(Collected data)
^^^^^^^^^^^^^^^^

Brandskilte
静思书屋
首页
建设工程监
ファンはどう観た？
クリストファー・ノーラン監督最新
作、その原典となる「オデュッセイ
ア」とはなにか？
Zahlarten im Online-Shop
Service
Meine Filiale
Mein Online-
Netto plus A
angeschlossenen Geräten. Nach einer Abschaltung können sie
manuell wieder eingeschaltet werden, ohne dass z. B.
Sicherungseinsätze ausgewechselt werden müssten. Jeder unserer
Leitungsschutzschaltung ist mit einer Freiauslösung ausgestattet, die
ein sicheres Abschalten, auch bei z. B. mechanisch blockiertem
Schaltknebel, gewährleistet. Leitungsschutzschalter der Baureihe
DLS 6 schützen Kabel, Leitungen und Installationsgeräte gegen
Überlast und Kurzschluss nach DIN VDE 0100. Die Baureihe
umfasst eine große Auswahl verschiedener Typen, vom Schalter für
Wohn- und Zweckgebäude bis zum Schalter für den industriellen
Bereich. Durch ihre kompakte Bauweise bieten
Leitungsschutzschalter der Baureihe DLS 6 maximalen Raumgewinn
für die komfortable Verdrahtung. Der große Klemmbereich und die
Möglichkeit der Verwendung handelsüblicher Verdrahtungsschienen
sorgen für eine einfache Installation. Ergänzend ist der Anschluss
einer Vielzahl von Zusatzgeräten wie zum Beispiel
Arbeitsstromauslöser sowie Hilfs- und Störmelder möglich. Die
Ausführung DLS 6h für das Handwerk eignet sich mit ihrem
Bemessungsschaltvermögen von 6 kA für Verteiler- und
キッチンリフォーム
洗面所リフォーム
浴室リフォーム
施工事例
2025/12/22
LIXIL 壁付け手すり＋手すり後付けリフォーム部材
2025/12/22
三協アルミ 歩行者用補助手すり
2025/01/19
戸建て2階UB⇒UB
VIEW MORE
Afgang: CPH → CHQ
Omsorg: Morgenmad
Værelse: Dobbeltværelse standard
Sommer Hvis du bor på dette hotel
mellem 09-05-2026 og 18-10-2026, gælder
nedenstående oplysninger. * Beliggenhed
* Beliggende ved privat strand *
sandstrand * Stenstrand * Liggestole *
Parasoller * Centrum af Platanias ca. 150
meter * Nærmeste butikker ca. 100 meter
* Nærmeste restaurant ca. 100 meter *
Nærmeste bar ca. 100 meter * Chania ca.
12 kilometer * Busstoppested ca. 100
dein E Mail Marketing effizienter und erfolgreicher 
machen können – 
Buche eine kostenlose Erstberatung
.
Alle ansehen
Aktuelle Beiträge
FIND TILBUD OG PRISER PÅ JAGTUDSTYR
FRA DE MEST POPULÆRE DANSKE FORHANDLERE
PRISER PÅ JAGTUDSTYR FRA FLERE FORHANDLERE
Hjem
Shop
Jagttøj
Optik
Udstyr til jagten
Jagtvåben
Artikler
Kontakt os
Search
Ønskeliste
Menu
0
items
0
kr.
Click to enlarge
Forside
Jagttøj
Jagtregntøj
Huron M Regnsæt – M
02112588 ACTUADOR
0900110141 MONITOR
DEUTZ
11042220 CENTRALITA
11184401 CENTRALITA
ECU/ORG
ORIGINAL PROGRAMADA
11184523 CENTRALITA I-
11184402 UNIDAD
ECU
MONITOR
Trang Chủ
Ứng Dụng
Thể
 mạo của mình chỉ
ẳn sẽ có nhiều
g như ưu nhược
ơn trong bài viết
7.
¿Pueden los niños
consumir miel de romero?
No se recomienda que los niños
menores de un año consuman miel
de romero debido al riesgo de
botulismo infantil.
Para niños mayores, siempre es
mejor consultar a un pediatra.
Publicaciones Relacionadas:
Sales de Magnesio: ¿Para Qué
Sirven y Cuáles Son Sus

^^^^^^^^^^^^^^^^

__AIM OF THE EXERCISE__. Rewrite all of the rows above, replacing "MONITOR" with "PANTALLA" and leaving everything else unchanged.

__EXERCISE SOLUTION__.
Brandskilte
静思书屋
首页
建设工程监
ファンはどう観た？
クリストファー・ノーラン監督最新
作、その原典となる「オデュッセイ
ア」とはなにか？
Zahlarten im Online-Shop
Service
Meine Filiale
Mein Online-
Netto plus A
angeschlossenen Geräten. Nach einer Abschaltung können sie
manuell wieder eingeschaltet werden, ohne dass z. B.
Sicherungseinsätze ausgewechselt werden müssten. Jeder unserer
Leitungsschutzschaltung ist mit einer Freiauslösung ausgestattet, die
ein sicheres Abschalten, auch bei z. B. mechanisch blockiertem
Schaltknebel, gewährleistet. Leitungsschutzschalter der Baureihe
DLS 6 schützen Kabel, Leitungen und Installationsgeräte gegen
Überlast und Kurzschluss nach DIN VDE 0100. Die Baureihe
umfasst eine große Auswahl verschiedener Typen, vom Schalter für
Wohn- und Zweckgebäude bis zum Schalter für den industriellen
Bereich. Durch ihre kompakte Bauweise bieten
Leitungsschutzschalter der Baureihe DLS 6 maximalen Raumgewinn
für die komfortable Verdrahtung. Der große Klemmbereich und die
Möglichkeit der Verwendung handelsüblicher Verdrahtungsschienen
sorgen für eine einfache Installation. Ergänzend ist der Anschluss
einer Vielzahl von Zusatzgeräten wie zum Beispiel
Arbeitsstromauslöser sowie Hilfs- und Störmelder möglich. Die
Ausführung DLS 6h für das Handwerk eignet sich mit ihrem
Bemessungsschaltvermögen von 6 kA für Verteiler- und
キッチンリフォーム
洗面所リフォーム
浴室リフォーム
施工事例
2025/12/22
LIXIL 壁付け手すり＋手すり後付けリフォーム部材
2025/12/22
三協アルミ 歩行者用補助手すり
2025/01/19
戸建て2階UB⇒UB
VIEW MORE
Afgang: CPH → CHQ
Omsorg: Morgenmad
Værelse: Dobbeltværelse standard
Sommer Hvis du bor på dette hotel
mellem 09-05-2026 og 18-10-2026, gælder
nedenstående oplysninger. * Beliggenhed
* Beliggende ved privat strand *
sandstrand * Stenstrand * Liggestole *
Parasoller * Centrum af Platanias ca. 150
meter * Nærmeste butikker ca. 100 meter
* Nærmeste restaurant ca. 100 meter *
Nærmeste bar ca. 100 meter * Chania ca.
12 kilometer * Busstoppested ca. 100
dein E Mail Marketing effizienter und erfolgreicher 
machen können – 
Buche eine kostenlose Erstberatung
.
Alle ansehen
Aktuelle Beiträge
FIND TILBUD OG PRISER PÅ JAGTUDSTYR
FRA DE MEST POPULÆRE DANSKE FORHANDLERE
PRISER PÅ JAGTUDSTYR FRA FLERE FORHANDLERE
Hjem
Shop
Jagttøj
Optik
Udstyr til jagten
Jagtvåben
Artikler
Kontakt os
Search
Ønskeliste
Menu
0
items
0
kr.
Click to enlarge
Forside
Jagttøj
Jagtregntøj
Huron M Regnsæt – M
02112588 ACTUADOR
0900110141 PANTALLA
DEUTZ
11042220 CENTRALITA
11184401 CENTRALITA
ECU/ORG
ORIGINAL PROGRAMADA
11184523 CENTRALITA I-
11184402 UNIDAD
ECU
PANTALLA
Trang Chủ
Ứng Dụng
Thể
 mạo của mình chỉ
ẳn sẽ có nhiều
g như ưu nhược
ơn trong bài viết
7.
¿Pueden los niños
consumir miel de romero?
No se recomienda que los niños
menores de un año consuman miel
de romero debido al riesgo de
botulismo infantil.
Para niños mayores, siempre es
mejor consultar a un pediatra.
Publicaciones Relacionadas:
Sales de Magnesio: ¿Para Qué
Sirven y Cuáles Son Sus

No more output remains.